Ben her ikisinin de mümkün olduğunu söylüyorum. Liderlik, canlı olmak ve bunu ifade etmek için sahip olduğumuz tüm kapasitemizin pek çok arketipsel (ilk örnek, temel model) şekillerinden ve kaynaklarından bir tanesi. O, bu gezegen üzerinde süregiden evrimimiz için gereken rehber prensiplerden ve kaynaklardan biri. Bu kaynağın geliştirici rehber gücünün yokluğunda evrimin veya geleceğin var olmayacağını biliyoruz. Her birimiz düzenin planlanmasında bir rol oynuyoruz ve bu sorumluluğu üstlenmeliyiz. Artık kendini ve dünyayı farklı bir şekilde algılamaya başlayan yeni bir insan türünün oluşmaya başladığını düşünüyorum. Evrimimizin bir sonraki safhasına geçmeye hazırız artık.
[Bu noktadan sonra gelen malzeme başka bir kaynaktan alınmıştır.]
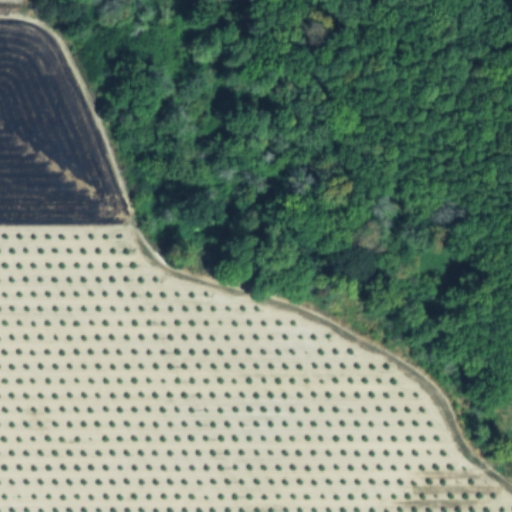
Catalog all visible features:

Bu yeni insan türü artık arkaik korkularıyla yüzleşecek, gölgesini ışığa dönüştürecek ve kendine, etrafındaki insanlara, gezegene zarar vermeyi bırakacak.
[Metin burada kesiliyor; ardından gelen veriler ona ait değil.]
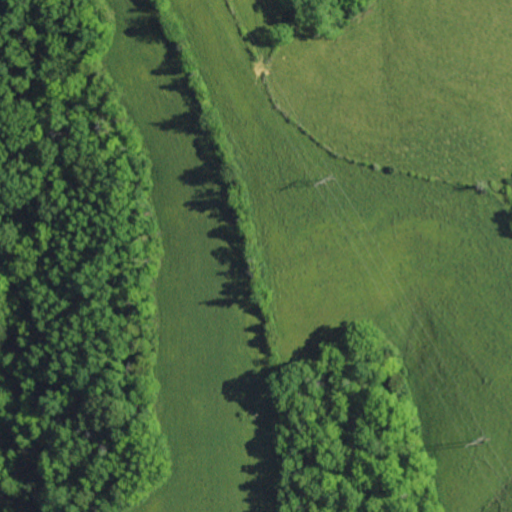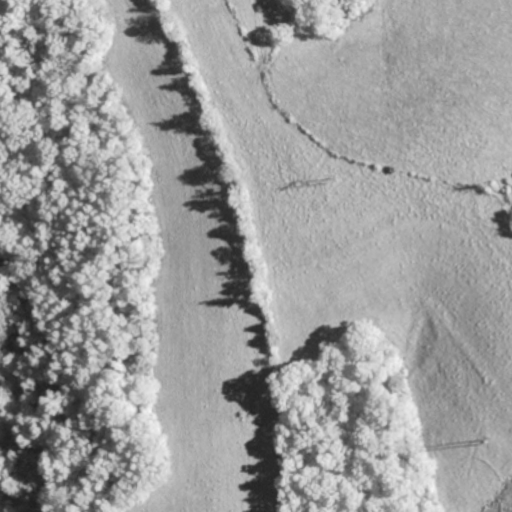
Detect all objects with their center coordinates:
power tower: (342, 175)
power tower: (487, 437)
Frank Cardelle’in son kitabı “Işığa Dönüşen Gölge: Önderliğimizi ve Yazgımızı Yeniden Kendi Elimize Alma Yolları” geçtiğimiz aylarda ülkemizde de yayınlandı. Kitabında Cardelle doğuştan gelen liderlik kapasitemizle olan bağlantımızı koparan özellik ve alışkanlıkları şöyle sıralıyor:
- Özgüven eksikliği ve kendine değer vermemek.
- Yalan söylemek, özürler uydurmak ve sağlam olmayan bir mantıkla her şeyi haklı göstermeye çalışmak.
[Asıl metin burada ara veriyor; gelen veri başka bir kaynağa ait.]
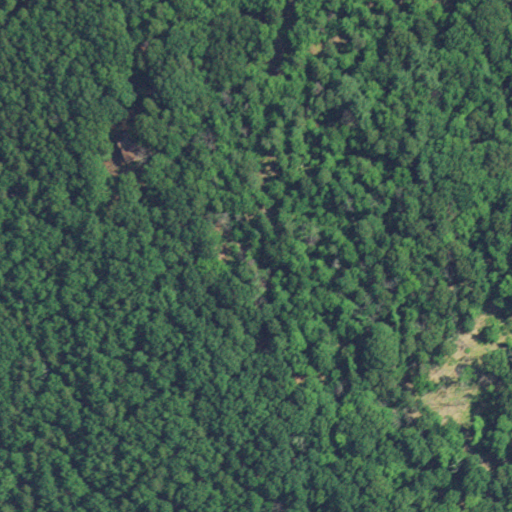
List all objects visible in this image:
building: (135, 150)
- Bizi çıkmaza sokan içsel senaryolarımız.
- Affetmeyi ve oluruna bırakmayı reddetmek.
- İmgelemimizi dikkatsizce kullanmak.
- Yaratıcı kaynaklarımızı ziyan etmek ve kötüye kullanmak.
- Daima haklı çıkma isteği.
- Dinleme ve konuşmayla ilgili yetersiz iletişim becerileri.
- Korkularımızla arkadaş olamamak.
- Net hedeflere sahip olmamak.
- Değerli bir amaç için de olsa kendimizi adamaktan kaçınmak.
- Daha çok risk almaktan korkmak.
- Yaşamımızın sorumluluğunu kabul edememek.
- Umudu kaybetmek.
- Yeterince cesur olmamak.
- Hayal kuramamak veya vizyon görememek.
- Kendimizi sevmemek.
- Kibirli olmak.
Yorum yapmak ister misin?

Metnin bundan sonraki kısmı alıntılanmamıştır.